Political polarization has reached levels her 2005 analysis understandably did not foresee, driven most recently by the rise of Donald Trump. The former president has transformed the GOP into a populist party whose ultras almost seem to relish the disruption that breaching the debt limit would unleash. They hold the balance of power in the House of Representatives.
Far from seeing the debt limit reauthorization as a chance for a forthright debate about deficits, or even good-faith bargaining with the Democrats, a significant element of the Republican Party seems primarily interested in “owning the libs.”
This has provoked an equal and opposite reaction among Democrats, making it that much more difficult for President Biden to compromise on his demand for a “clean” bill.
Reflecting on the current GOP brinkmanship, and a previous episode of it in 2011, Krishnakumar, who now teaches at Georgetown University Law Center, told me, “I didn’t anticipate that people would be willing to go as far as they did.”
Forcing focused congressional deliberation on the national debt level “is still a good idea but kind of impossible with a total breakdown of bipartisanship,” she acknowledged.

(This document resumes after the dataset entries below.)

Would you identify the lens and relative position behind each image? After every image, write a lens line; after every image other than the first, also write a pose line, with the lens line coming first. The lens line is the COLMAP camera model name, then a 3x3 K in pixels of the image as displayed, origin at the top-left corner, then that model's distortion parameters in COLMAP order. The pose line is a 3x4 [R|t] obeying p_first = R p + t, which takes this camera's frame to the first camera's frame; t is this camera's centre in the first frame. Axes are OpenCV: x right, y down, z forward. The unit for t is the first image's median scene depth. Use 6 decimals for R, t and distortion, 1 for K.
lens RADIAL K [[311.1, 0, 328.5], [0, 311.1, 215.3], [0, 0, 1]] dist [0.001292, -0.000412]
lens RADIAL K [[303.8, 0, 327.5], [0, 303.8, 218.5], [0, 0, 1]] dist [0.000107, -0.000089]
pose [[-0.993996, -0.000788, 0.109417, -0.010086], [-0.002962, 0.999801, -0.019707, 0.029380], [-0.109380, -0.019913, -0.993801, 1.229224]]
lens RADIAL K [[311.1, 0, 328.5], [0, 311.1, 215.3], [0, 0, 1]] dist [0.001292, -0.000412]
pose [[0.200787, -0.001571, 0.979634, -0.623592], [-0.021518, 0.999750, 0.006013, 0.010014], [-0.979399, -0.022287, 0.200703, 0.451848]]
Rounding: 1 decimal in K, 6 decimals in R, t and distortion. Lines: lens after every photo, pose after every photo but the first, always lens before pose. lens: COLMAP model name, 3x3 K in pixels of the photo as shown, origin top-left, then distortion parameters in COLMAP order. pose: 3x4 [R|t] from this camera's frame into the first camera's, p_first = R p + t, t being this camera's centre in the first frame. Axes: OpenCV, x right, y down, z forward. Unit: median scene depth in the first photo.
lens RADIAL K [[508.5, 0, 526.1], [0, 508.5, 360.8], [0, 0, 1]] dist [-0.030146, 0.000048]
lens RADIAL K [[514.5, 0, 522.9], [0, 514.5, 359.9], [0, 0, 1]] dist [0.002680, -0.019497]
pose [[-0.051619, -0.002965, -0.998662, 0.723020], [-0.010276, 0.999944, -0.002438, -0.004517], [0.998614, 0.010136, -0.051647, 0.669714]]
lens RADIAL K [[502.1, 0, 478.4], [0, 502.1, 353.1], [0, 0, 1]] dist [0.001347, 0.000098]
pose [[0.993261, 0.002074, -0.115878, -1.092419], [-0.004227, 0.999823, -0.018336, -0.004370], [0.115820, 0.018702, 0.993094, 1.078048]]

Even at this late date, a negotiated settlement is still possible. The alternatives are just too risky: a default, or a constitutionally dubious presidential seizure of borrowing power, under the supposed authority of the 14th Amendment.
The mere fact that we face such a predicament, however, is a reminder that all laws, the debt limit statute included, ultimately depend on a minimum of national consensus to support them. So, too, does U.S. power internationally and the constitutional system itself.
That consensus is eroding; and the outcome of this debt limit crisis will provide the latest reality check on how much damage has already been done.